A obra de arte é um espectáculo onde agem diferentemente o artista e o público. O que é passado do primeiro deve poder ser sempre o presente do segundo. Isto exige, além duma verdade emocional sem entraves, uma expressão sensível controlada.
Não há criação artística independente da forma. Esta deve ser para o conteúdo ó «único» veículo de comunicação, quere dizer: a obra de arte deve ser intraduzível por outros meios que não sejam aqueles de que se serviu o artista.
A arte não é um ideal humano. Afirmá-lo é desconhecer a realidade dolorosa da sua exigente humanidade. Também não é uma atitude preconcebida. Também não é um divertimento estético. Também não é um afinamento do vulgar. Também não é uma vulgarização do sublime. Não é também uma sublimação do humano. Sublime ou humana ou vulgar ou elegante, ela é apenas um estado de espírito particular que se caracteriza por um desejo «imperioso» de exteriorização objectivada.

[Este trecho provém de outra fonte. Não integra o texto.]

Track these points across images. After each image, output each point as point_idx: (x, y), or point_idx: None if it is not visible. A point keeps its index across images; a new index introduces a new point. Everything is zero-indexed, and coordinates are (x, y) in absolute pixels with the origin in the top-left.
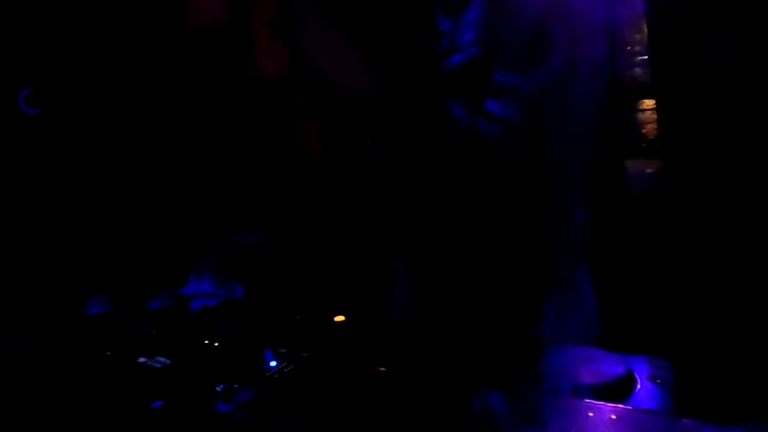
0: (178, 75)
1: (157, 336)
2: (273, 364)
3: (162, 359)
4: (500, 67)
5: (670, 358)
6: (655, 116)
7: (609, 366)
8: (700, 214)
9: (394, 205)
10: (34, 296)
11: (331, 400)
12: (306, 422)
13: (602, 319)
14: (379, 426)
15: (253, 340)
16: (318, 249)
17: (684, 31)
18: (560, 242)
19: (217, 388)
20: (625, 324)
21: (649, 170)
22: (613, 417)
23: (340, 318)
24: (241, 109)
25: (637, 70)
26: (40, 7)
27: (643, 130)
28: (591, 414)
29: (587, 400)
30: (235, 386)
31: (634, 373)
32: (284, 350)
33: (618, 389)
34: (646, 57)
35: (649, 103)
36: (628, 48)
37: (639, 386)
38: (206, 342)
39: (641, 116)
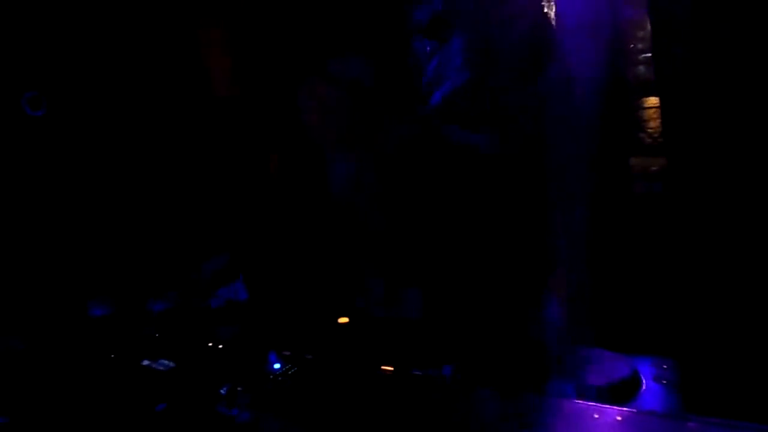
0: (180, 80)
1: (161, 338)
2: (277, 366)
3: (165, 362)
4: (498, 85)
5: (675, 359)
6: (658, 114)
7: (614, 367)
8: (705, 212)
9: (397, 215)
10: (37, 299)
11: (335, 402)
12: (310, 425)
13: (606, 319)
14: (383, 428)
15: (257, 342)
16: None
17: (687, 28)
18: (563, 242)
19: (221, 391)
20: (629, 324)
21: (653, 168)
22: (619, 419)
23: (344, 319)
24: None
25: (641, 68)
26: (43, 9)
27: (647, 128)
28: (596, 416)
29: (592, 403)
30: (239, 389)
31: (640, 374)
32: (288, 352)
33: (623, 390)
34: (649, 55)
35: (652, 101)
36: (631, 46)
37: (644, 387)
38: (210, 344)
39: (645, 114)
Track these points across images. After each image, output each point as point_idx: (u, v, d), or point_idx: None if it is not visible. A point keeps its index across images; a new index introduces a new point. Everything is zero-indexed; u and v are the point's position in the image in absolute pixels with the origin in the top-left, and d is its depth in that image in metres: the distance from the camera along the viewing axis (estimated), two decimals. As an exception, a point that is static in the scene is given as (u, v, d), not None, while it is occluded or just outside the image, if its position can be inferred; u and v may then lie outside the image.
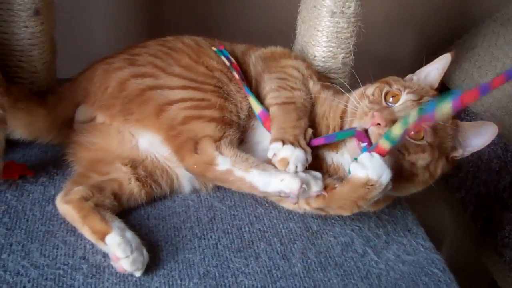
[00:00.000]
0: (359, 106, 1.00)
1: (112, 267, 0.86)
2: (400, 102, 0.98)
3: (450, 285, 0.91)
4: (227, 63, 1.09)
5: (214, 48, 1.11)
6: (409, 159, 0.95)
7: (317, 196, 0.94)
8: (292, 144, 0.95)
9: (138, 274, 0.85)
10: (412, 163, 0.96)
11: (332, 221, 1.02)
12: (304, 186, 0.90)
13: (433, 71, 1.07)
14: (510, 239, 1.20)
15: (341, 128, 1.04)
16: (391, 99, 0.99)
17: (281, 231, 0.99)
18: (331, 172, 1.04)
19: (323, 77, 1.23)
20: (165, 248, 0.92)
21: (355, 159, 0.91)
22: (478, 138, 0.96)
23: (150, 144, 1.02)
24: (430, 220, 1.28)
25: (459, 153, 0.99)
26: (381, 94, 1.00)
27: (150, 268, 0.87)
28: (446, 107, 0.81)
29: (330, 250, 0.96)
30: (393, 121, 0.92)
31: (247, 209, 1.03)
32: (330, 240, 0.98)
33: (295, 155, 0.93)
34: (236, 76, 1.08)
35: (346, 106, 1.03)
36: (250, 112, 1.07)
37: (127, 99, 1.01)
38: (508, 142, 1.30)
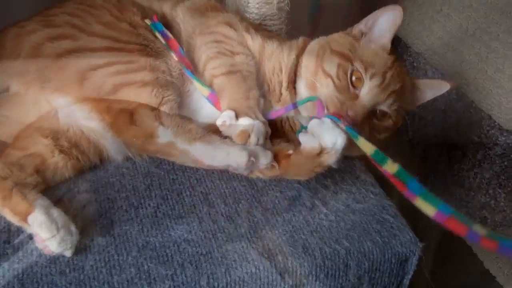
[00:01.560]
0: (323, 90, 0.94)
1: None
2: (366, 90, 0.93)
3: (403, 230, 0.89)
4: (163, 40, 1.00)
5: (147, 21, 1.02)
6: (379, 138, 0.97)
7: (270, 167, 0.90)
8: (249, 116, 0.89)
9: (68, 254, 0.79)
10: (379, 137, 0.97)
11: (278, 175, 0.97)
12: (252, 159, 0.85)
13: (383, 27, 0.97)
14: (459, 177, 1.21)
15: (295, 83, 1.00)
16: (354, 79, 0.93)
17: (225, 192, 0.93)
18: (286, 129, 0.99)
19: (260, 27, 1.15)
20: (99, 223, 0.85)
21: (305, 128, 0.87)
22: (431, 92, 1.02)
23: (72, 114, 0.93)
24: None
25: (413, 106, 1.03)
26: (347, 77, 0.94)
27: (83, 246, 0.80)
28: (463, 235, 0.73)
29: (277, 206, 0.91)
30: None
31: (187, 172, 0.96)
32: (276, 196, 0.93)
33: (256, 127, 0.88)
34: (175, 57, 0.98)
35: (296, 72, 0.99)
36: (183, 72, 0.98)
37: (43, 65, 0.92)
38: (451, 80, 1.29)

Só a obra de arte interessa. Por ela, o caso individual, particular do artista, se transforma num caso social. Êsse o mistério que a sagra. O «estado de arte» não pode interessar senão pelos seus resultados na realização da «obra».
Não há cinco artes. A arte é uma palavra sem plural. A sua objectivação pode servir-se de todos os meios encontráveis. O que diferencia essencialmente as suas formas de expressão é a «atitude» do artista.
Poesia quere dizer: ritual exaltação sensível. Música quere dizer: ritual exaltação rítmica. Dança quere dizer: ritual exaltação corporal. Pintura quere dizer: ritual exaltação analítica. Escultura quere dizer: ritual exaltação formal. De resto, tudo isto não tem senão uma importância particular. «A arte é um rito mágico essencialmente humano, tocado de exaltação».
António Pedro, in Primeiro Volume - Canções e Outros Poemas / 1927-1935, Edições Revelação, Lisboa, 1936, pp. 21-24.